Records supplied Block Start

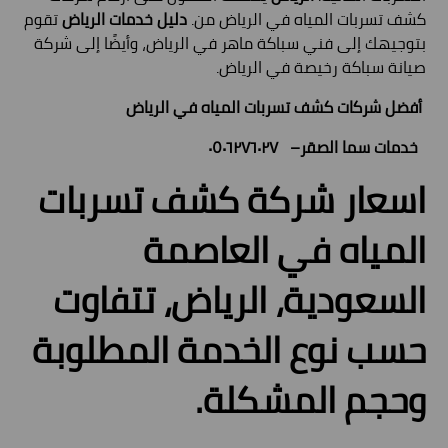
كشف تسربات المياه في الرياض من.
دليل خدمات الرياض
تقوم
بتوجيهك إلى فني سباكة ماهر في الرياض، وأيضًا إلى شركة
صيانة سباكة رخيصة في الرياض.
أفضل شركات كشف تسربات المياه في الرياض
خدمات سما الصقر– ٠٥٠٦٢٧٦٠٢٧
اسعار شركة كشف تسربات
المياه في العاصمة
السعودية، الرياض، تتفاوت
حسب نوع الخدمة المطلوبة
وحجم المشكلة.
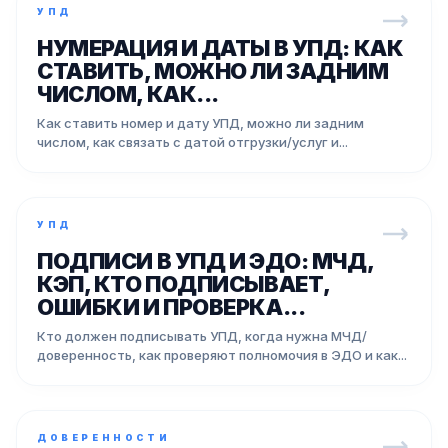
УПД
НУМЕРАЦИЯ И ДАТЫ В УПД: КАК
СТАВИТЬ, МОЖНО ЛИ ЗАДНИМ
ЧИСЛОМ, КАК...
Как ставить номер и дату УПД, можно ли задним
числом, как связать с датой отгрузки/услуг и...
УПД
ПОДПИСИ В УПД И ЭДО: МЧД,
КЭП, КТО ПОДПИСЫВАЕТ,
ОШИБКИ И ПРОВЕРКА...
Кто должен подписывать УПД, когда нужна МЧД/
доверенность, как проверяют полномочия в ЭДО и как...
ДОВЕРЕННОСТИ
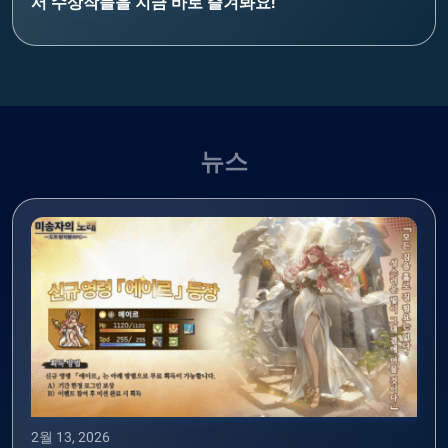
서 수상작들을 지금 바로 즐겨봐요!
뉴스
2월 13, 2026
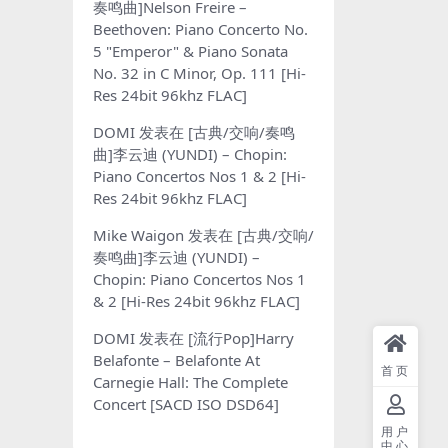
奏鸣曲]Nelson Freire –
Beethoven: Piano Concerto No.
5 "Emperor" & Piano Sonata
No. 32 in C Minor, Op. 111 [Hi-
Res 24bit 96khz FLAC]
DOMI
发表在
[古典/交响/奏鸣
曲]李云迪 (YUNDI) – Chopin:
Piano Concertos Nos 1 & 2 [Hi-
Res 24bit 96khz FLAC]
Mike Waigon
发表在
[古典/交响/
奏鸣曲]李云迪 (YUNDI) –
Chopin: Piano Concertos Nos 1
& 2 [Hi-Res 24bit 96khz FLAC]
DOMI
发表在
[流行Pop]Harry
Belafonte – Belafonte At
首页
Carnegie Hall: The Complete
Concert [SACD ISO DSD64]
用户
中心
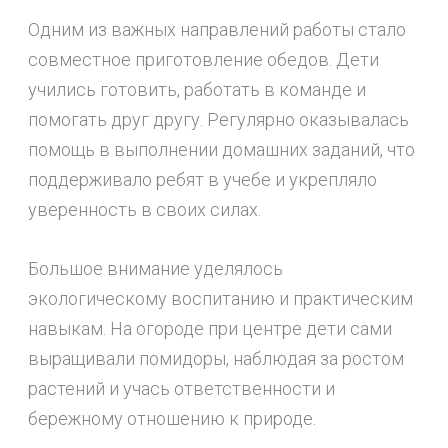
Одним из важных направлений работы стало
совместное приготовление обедов. Дети
учились готовить, работать в команде и
помогать друг другу. Регулярно оказывалась
помощь в выполнении домашних заданий, что
поддерживало ребят в учебе и укрепляло
уверенность в своих силах.
Большое внимание уделялось
экологическому воспитанию и практическим
навыкам. На огороде при центре дети сами
выращивали помидоры, наблюдая за ростом
растений и учась ответственности и
бережному отношению к природе.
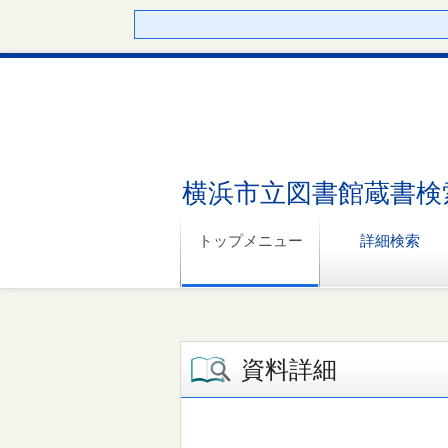
横浜市立図書館蔵書検
トップメニュー
詳細検索
資料詳細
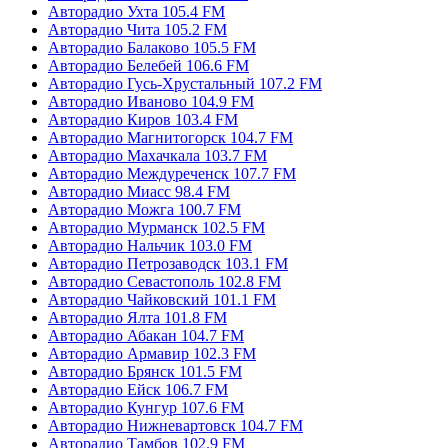
Авторадио Ухта 105.4 FM
Авторадио Чита 105.2 FM
Авторадио Балаково 105.5 FM
Авторадио Белебей 106.6 FM
Авторадио Гусь-Хрустальный 107.2 FM
Авторадио Иваново 104.9 FM
Авторадио Киров 103.4 FM
Авторадио Магнитогорск 104.7 FM
Авторадио Махачкала 103.7 FM
Авторадио Междуреченск 107.7 FM
Авторадио Миасс 98.4 FM
Авторадио Можга 100.7 FM
Авторадио Мурманск 102.5 FM
Авторадио Нальчик 103.0 FM
Авторадио Петрозаводск 103.1 FM
Авторадио Севастополь 102.8 FM
Авторадио Чайковский 101.1 FM
Авторадио Ялта 101.8 FM
Авторадио Абакан 104.7 FM
Авторадио Армавир 102.3 FM
Авторадио Брянск 101.5 FM
Авторадио Ейск 106.7 FM
Авторадио Кунгур 107.6 FM
Авторадио Нижневартовск 104.7 FM
Авторадио Тамбов 102.9 FM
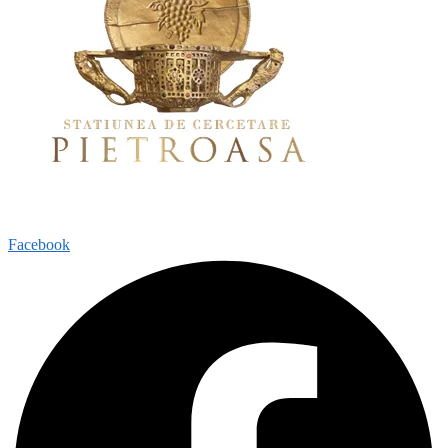
Facebook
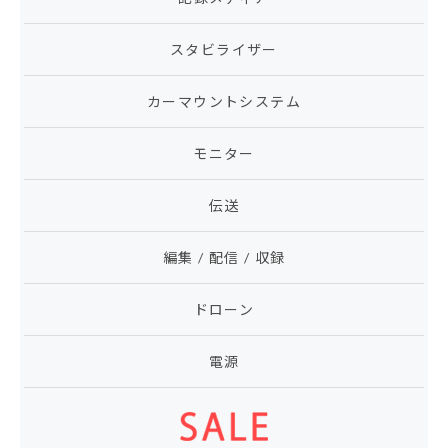
スタビライザー
カーマウントシステム
モニター
伝送
編集 / 配信 / 収録
ドローン
電源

Records supplied Block End

What to produce |
Take the line containing "Belafonte – Belafonte At" and every line after it through the end of the data, and write them out exactly, with no pictures.

Written answer |
Belafonte – Belafonte At
首页
Carnegie Hall: The Complete
Concert [SACD ISO DSD64]
用户
中心
Одним из важных направлений работы стало
совместное приготовление обедов. Дети
учились готовить, работать в команде и
помогать друг другу. Регулярно оказывалась
помощь в выполнении домашних заданий, что
поддерживало ребят в учебе и укрепляло
уверенность в своих силах.
Большое внимание уделялось
экологическому воспитанию и практическим
навыкам. На огороде при центре дети сами
выращивали помидоры, наблюдая за ростом
растений и учась ответственности и
бережному отношению к природе.
横浜市立図書館蔵書検
トップメニュー
詳細検索
資料詳細
Авторадио Ухта 105.4 FM
Авторадио Чита 105.2 FM
Авторадио Балаково 105.5 FM
Авторадио Белебей 106.6 FM
Авторадио Гусь-Хрустальный 107.2 FM
Авторадио Иваново 104.9 FM
Авторадио Киров 103.4 FM
Авторадио Магнитогорск 104.7 FM
Авторадио Махачкала 103.7 FM
Авторадио Междуреченск 107.7 FM
Авторадио Миасс 98.4 FM
Авторадио Можга 100.7 FM
Авторадио Мурманск 102.5 FM
Авторадио Нальчик 103.0 FM
Авторадио Петрозаводск 103.1 FM
Авторадио Севастополь 102.8 FM
Авторадио Чайковский 101.1 FM
Авторадио Ялта 101.8 FM
Авторадио Абакан 104.7 FM
Авторадио Армавир 102.3 FM
Авторадио Брянск 101.5 FM
Авторадио Ейск 106.7 FM
Авторадио Кунгур 107.6 FM
Авторадио Нижневартовск 104.7 FM
Авторадио Тамбов 102.9 FM
Facebook
スタビライザー
カーマウントシステム
モニター
伝送
編集 / 配信 / 収録
ドローン
電源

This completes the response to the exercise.